Bennett nodded and I said nothing, and Khenkin clicked the mouse and a street map of Paris popped up. It had a red arrowhead marked A on the front steps of Les Invalides, and another red arrowhead marked B some distance away, amid a thicket of small streets near the Boulevard St-Germain. The two red arrowheads were joined by a thin red line, which was marked 1273 metres, which was fourteen hundred yards in real money.

 

Bennett said, ‘Les Invalides is the old military hospital.’

 

‘I know,’ Khenkin said. ‘A monument now. Quite grand.’

 

And a logical place for a big political speech. An emotionally significant location, an open area in front, big enough for a decent crowd, small enough not to be embarrassing if not many people showed up, spacious enough for media trucks and satellite dishes. The Boulevard St-Germain location would be the apartment house. A long, long shot, more or less due west, over low-rise buildings and plenty of open space, nearly parallel with the river, and not more than a thousand yards from where we were right then. Very close to home, for anyone with anything to do with the government.

 

Khenkin clicked on a symbol and the next picture we got was an after-action photograph of the president’s podium and its bulletproof glass shields. The podium was a sturdy affair, presumably designed for quick assembly and disassembly and storage in between, and the glass shields were half-invisible panels, each maybe seven feet tall and four feet wide, and possibly five inches thick, standing parallel with each other, boxing in the podium at a discreet distance, like the sides of a spacious phone booth.

 

‘OK?’ Khenkin said.

 

Bennett nodded and I said nothing and Khenkin clicked onward, to a close-up photograph of the spot where the bullet had hit the glass. It was nothing more than a tiny white chip, with thin cracks maybe an inch long, running away like spider legs.

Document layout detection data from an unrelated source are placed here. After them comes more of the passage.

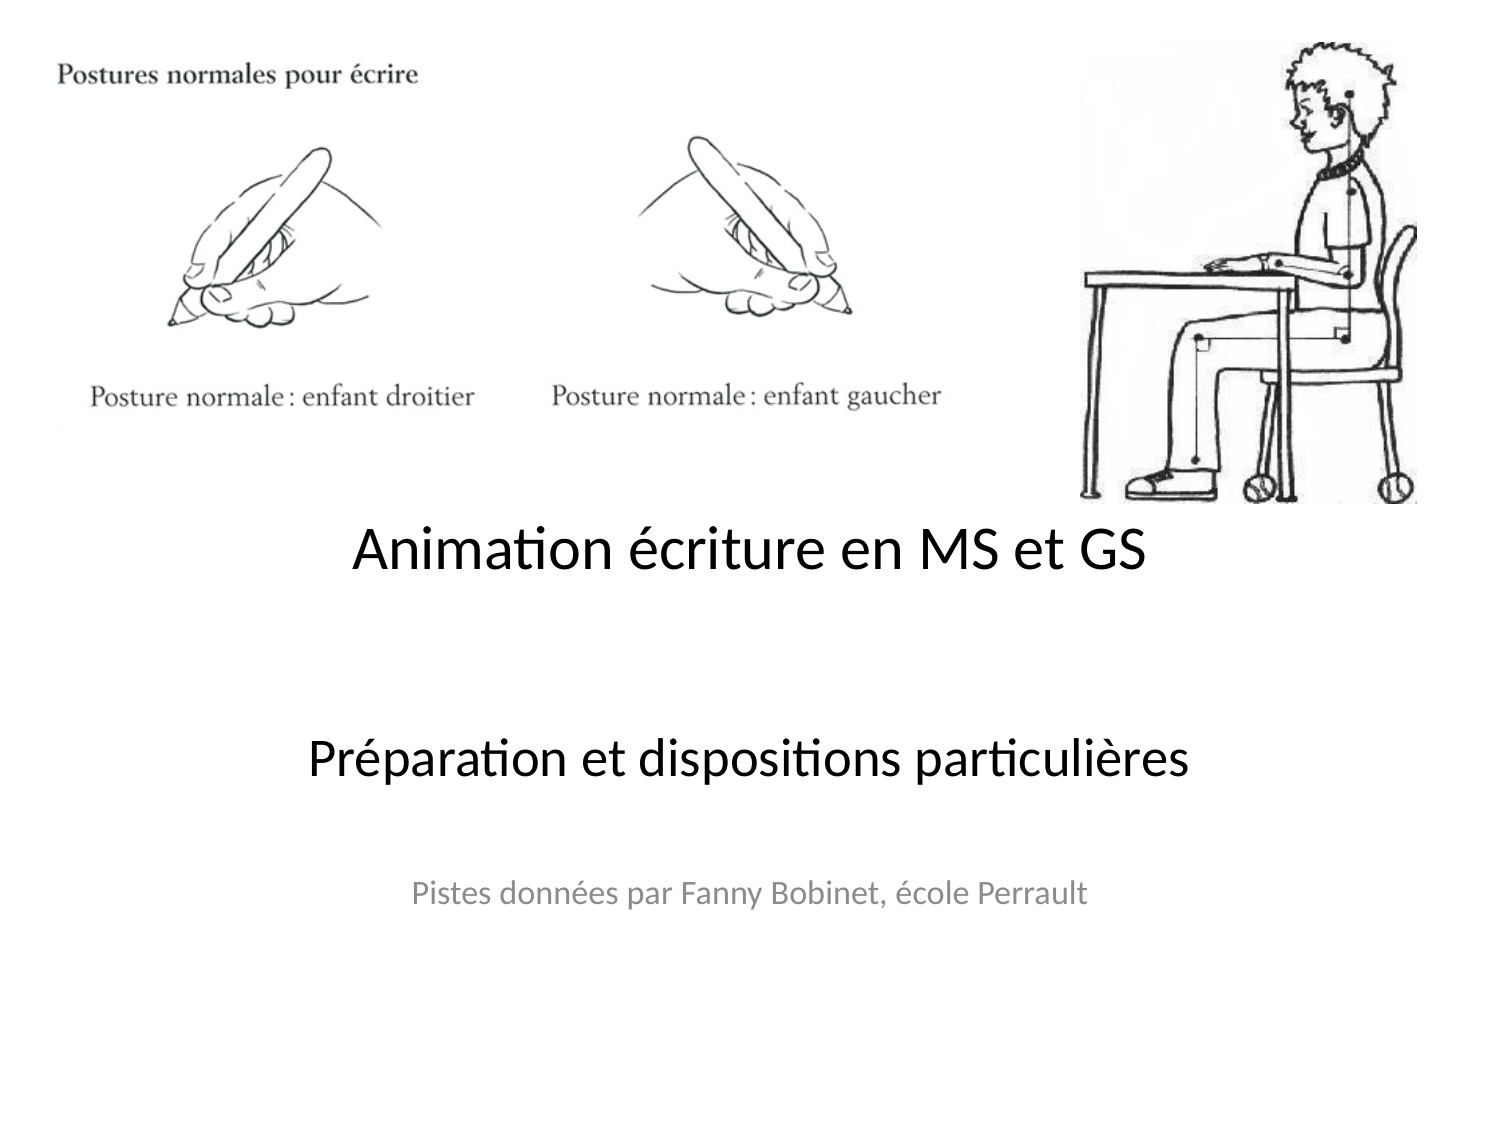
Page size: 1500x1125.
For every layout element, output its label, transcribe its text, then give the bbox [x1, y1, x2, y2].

picture [43, 42, 967, 446]
picture [1080, 42, 1417, 504]
title Animation écriture en MS et GS [112, 349, 1388, 591]
subtitle Préparation et dispositions particulières Pistes données par Fanny Bobinet, école Perrault [225, 637, 1275, 925]
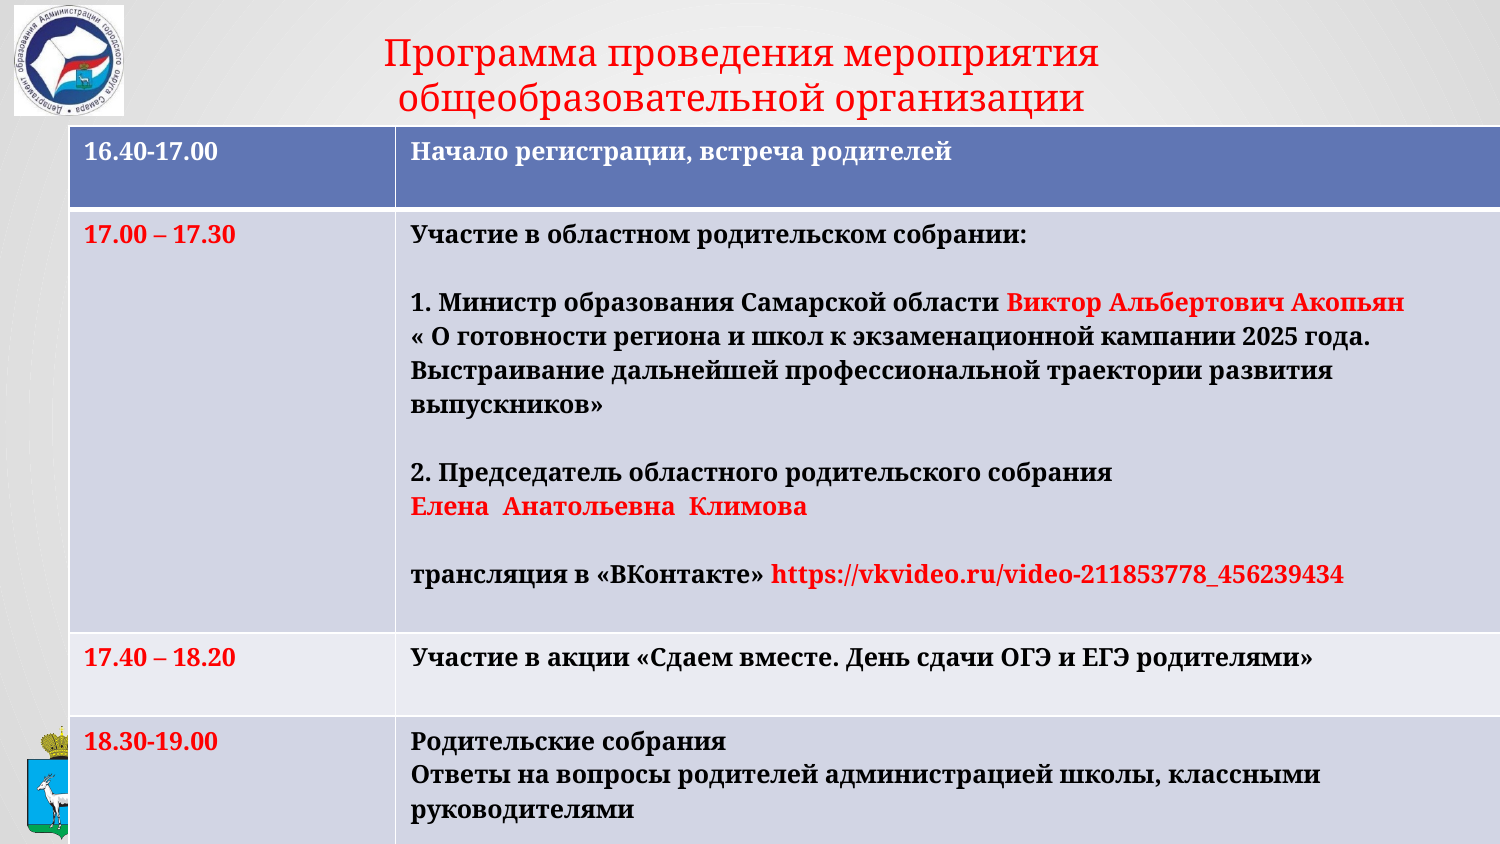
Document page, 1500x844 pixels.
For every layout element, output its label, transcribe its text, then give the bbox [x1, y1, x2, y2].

Khenkin clicked through a series of ever-enlarging close-ups, all the way to a shot through an electron microscope that made the pit look like the Grand Canyon, even though the embedded data said it was less than two millimetres deep. The last picture went back to normal size, the same as the first picture, but it was set up to animate, with the same kind of video technology they use on TV sports shows, where they freeze the action and then spin it around to examine it from a different angle. Accordingly the photograph rotated until we were looking at the glass shield more or less directly from the side, and then the viewpoint elevated slightly until we were looking at it a little from above. The shooter’s-eye view, I figured, through his sniper scope, from the apartment balcony fourteen hundred yards away.

 

At normal size the tiny white chip was barely visible, but then a bright red dot appeared, to mark it, and then thin red lines sprouted from it, measuring its distance from the perimeter of the shield. It was a little over five hundred millimetres in from the left, and a little over seven hundred millimetres down from the top.

 

Khenkin looked upset about those measurements.

 

He leaned in and stared and said, ‘Do you see what I see?’

 

Bennett said nothing, and I said, ‘I don’t know what you see.’

 

Khenkin turned around and glanced left and right until he saw the dark-haired woman, and he said, ‘Can we go to the apartment now?’

 

The woman said, ‘Don’t you want to see the rest of the presentation?’

 

‘What’s in it?’

 

‘Forensics, trace evidence, ballistics, metallurgy, things like that.’

 

‘Do they tell us who the shooter is?’

 

‘Not precisely.’

 

‘Then no,’ Khenkin said. ‘We don’t want to see that shit. We want to see the apartment.’